Andy, Chris, and Ed (whose "State Champs" tattoo is revealed) plan the robbery on Tuesday despite Steph's attempts to talk them out of it. After an argument over Ed's involvement in their son's death, Ed says the heist is the only way for them to escape their current life. Dawkins, who owns the bank, reluctantly gives the safe's combination to Ed in return for Ed's promise to give him the tape. After loading the bank's vault with money, Dawkins thanks Zeke for personally watching it overnight. Before leaving, Dawkins suggests that Zeke kill anyone who attempts to rob it instead of arresting them. As Zeke reads a book, Ed and Andy break into the bank and take Zeke hostage. Once Ed has the situation under control, Andy leaves to watch the door and Ed opens the vault. Zeke wounds Ed with a gun hidden in the paper bag that holds his dinner and Steph and he reveal that they are the parents of the dead child, before killing Ed. It becomes clear Steph and Zeke, who has the same arm tattoo, planned to kill everyone responsible for their child's death. Zeke asks Steph to shoot him in the arm (which has been numbed). While Steph hides Ed's body at Shimmer Lake, Zeke begins his investigation.

==Cast==

- Benjamin Walker as Zeke Sikes
- Rainn Wilson as Andy Sikes
- Stephanie Sigman as Steph Burton
- John Michael Higgins as Judge Brad Dawkins
- Mark Rendall as Chris Morrow
- Rob Corddry as Kurt Biltmore
- Ron Livingston as Kyle Walker
- Wyatt Russell as Ed Burton
- Adam Pally as Reed Ethington
- Matt Landry as Meth Billy
- Isabel Dove as Sally
- Neil Whitely as Harris
- Angela Vint as Martha Sikes
- Julie Khaner as Mrs. Allison Dawkins

==Production==
Screenwriter Oren Uziel said that his script had been a spec script he wrote about one year before finishing up a similar spec script for God Particle (2018). The film serves as Uziel's directorial debut. Principal photography began on October 13, 2015.

==Release==
On September 23, 2016, Netflix acquired distribution rights to the film. The film was released on Netflix on June 9, 2017.

==Reception==
Rotten Tomatoes reported a 67% approval rating based on 9 reviews, with an average rating of 5.4/10.
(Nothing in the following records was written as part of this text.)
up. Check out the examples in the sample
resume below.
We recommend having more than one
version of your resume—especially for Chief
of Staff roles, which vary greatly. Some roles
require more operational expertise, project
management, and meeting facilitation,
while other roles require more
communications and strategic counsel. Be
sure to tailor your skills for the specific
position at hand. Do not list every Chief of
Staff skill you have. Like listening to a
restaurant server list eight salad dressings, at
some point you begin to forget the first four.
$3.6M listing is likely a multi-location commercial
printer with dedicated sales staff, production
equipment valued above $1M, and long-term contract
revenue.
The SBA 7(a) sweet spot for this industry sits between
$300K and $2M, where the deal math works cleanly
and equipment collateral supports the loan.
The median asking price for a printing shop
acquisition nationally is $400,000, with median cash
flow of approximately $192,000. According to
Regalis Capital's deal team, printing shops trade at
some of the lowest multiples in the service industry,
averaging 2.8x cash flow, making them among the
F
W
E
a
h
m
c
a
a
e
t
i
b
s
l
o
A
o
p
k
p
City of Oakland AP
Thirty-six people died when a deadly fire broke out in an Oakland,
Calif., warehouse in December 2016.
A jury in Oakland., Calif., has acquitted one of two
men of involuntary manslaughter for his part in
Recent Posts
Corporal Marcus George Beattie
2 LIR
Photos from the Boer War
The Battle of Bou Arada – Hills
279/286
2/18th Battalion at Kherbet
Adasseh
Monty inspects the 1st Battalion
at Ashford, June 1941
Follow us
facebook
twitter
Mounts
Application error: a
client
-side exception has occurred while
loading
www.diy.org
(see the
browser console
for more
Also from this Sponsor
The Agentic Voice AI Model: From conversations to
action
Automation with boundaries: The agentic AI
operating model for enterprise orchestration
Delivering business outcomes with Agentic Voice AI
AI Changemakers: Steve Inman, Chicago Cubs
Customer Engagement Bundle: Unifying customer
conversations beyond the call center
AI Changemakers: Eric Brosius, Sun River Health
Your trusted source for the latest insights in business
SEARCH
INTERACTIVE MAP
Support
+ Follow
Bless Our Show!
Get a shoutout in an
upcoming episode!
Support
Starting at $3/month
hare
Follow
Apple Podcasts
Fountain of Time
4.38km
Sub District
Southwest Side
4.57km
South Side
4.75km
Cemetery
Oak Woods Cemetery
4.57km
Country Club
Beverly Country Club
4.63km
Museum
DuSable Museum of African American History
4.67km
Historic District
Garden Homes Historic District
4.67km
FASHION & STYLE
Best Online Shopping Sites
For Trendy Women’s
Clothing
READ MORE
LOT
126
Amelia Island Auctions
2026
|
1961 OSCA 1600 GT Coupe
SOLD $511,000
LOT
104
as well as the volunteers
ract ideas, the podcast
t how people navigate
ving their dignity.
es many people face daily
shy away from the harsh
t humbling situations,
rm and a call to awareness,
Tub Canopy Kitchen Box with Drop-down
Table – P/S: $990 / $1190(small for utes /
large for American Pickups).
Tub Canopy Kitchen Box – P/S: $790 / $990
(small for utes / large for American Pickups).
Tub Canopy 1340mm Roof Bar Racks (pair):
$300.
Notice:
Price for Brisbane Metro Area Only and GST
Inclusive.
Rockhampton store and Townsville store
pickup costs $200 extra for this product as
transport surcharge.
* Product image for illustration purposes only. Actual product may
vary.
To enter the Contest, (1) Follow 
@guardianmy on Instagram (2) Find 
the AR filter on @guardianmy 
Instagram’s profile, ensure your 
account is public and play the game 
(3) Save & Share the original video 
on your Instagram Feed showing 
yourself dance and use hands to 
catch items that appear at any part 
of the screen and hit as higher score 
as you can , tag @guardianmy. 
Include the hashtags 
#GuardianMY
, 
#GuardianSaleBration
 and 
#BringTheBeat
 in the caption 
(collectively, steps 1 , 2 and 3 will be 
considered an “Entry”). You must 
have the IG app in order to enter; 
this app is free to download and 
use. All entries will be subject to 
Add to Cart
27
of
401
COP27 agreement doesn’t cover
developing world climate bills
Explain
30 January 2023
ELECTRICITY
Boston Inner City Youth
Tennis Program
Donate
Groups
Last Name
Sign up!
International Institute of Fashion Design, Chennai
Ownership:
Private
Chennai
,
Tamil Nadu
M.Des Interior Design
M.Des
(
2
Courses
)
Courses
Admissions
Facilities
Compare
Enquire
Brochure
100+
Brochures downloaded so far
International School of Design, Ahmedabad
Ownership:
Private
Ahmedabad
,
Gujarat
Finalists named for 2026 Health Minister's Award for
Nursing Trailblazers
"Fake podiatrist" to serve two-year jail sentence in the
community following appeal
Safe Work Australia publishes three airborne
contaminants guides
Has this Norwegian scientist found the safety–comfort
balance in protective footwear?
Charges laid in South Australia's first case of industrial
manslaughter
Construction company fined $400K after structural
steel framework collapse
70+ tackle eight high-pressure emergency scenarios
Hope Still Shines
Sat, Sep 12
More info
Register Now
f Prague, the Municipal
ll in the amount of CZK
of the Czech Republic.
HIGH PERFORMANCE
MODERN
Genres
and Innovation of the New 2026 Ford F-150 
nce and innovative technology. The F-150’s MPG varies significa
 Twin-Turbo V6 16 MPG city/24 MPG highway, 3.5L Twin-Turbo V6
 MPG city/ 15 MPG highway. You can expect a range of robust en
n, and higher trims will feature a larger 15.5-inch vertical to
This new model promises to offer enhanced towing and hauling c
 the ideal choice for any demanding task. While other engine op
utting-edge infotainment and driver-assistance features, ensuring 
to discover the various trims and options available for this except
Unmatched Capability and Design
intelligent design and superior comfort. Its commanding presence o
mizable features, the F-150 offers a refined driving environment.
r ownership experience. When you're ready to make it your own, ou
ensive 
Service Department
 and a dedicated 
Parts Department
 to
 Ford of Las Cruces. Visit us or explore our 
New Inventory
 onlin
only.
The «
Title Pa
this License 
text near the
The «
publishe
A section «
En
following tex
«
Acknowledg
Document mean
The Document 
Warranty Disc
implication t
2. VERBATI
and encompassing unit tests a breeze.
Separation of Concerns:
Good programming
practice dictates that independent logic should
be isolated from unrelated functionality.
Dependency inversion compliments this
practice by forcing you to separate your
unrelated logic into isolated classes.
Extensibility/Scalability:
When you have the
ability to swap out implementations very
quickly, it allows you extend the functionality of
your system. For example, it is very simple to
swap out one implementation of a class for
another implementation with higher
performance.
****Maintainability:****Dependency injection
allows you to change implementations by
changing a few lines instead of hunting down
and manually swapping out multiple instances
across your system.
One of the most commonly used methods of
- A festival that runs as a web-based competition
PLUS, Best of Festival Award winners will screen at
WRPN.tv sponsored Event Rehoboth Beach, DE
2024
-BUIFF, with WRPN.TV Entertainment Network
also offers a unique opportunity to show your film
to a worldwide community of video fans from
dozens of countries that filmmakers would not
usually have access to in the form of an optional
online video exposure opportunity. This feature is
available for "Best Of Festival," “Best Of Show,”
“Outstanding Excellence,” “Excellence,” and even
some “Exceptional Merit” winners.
Evan Jacobs, in his review for Movieweb, calls the film a "tour de force", and writes that the film, "from first time director Oren Uziel, is the kind of calling card that has been used to launch careers, like that of Quentin Tarantino." He later writes, "Shimmer Lake honestly belongs in the company of Pulp Fiction." Randall Colburn of Consequence of Sound wrote that the film's gimmick, being told in reverse, is not essential to the plot but enhances what he called "an otherwise-rote piece of pulp storytelling".

Variety listed Shimmer Lake as the standout 2017 contender for the Oscar for Best Original Screenplay.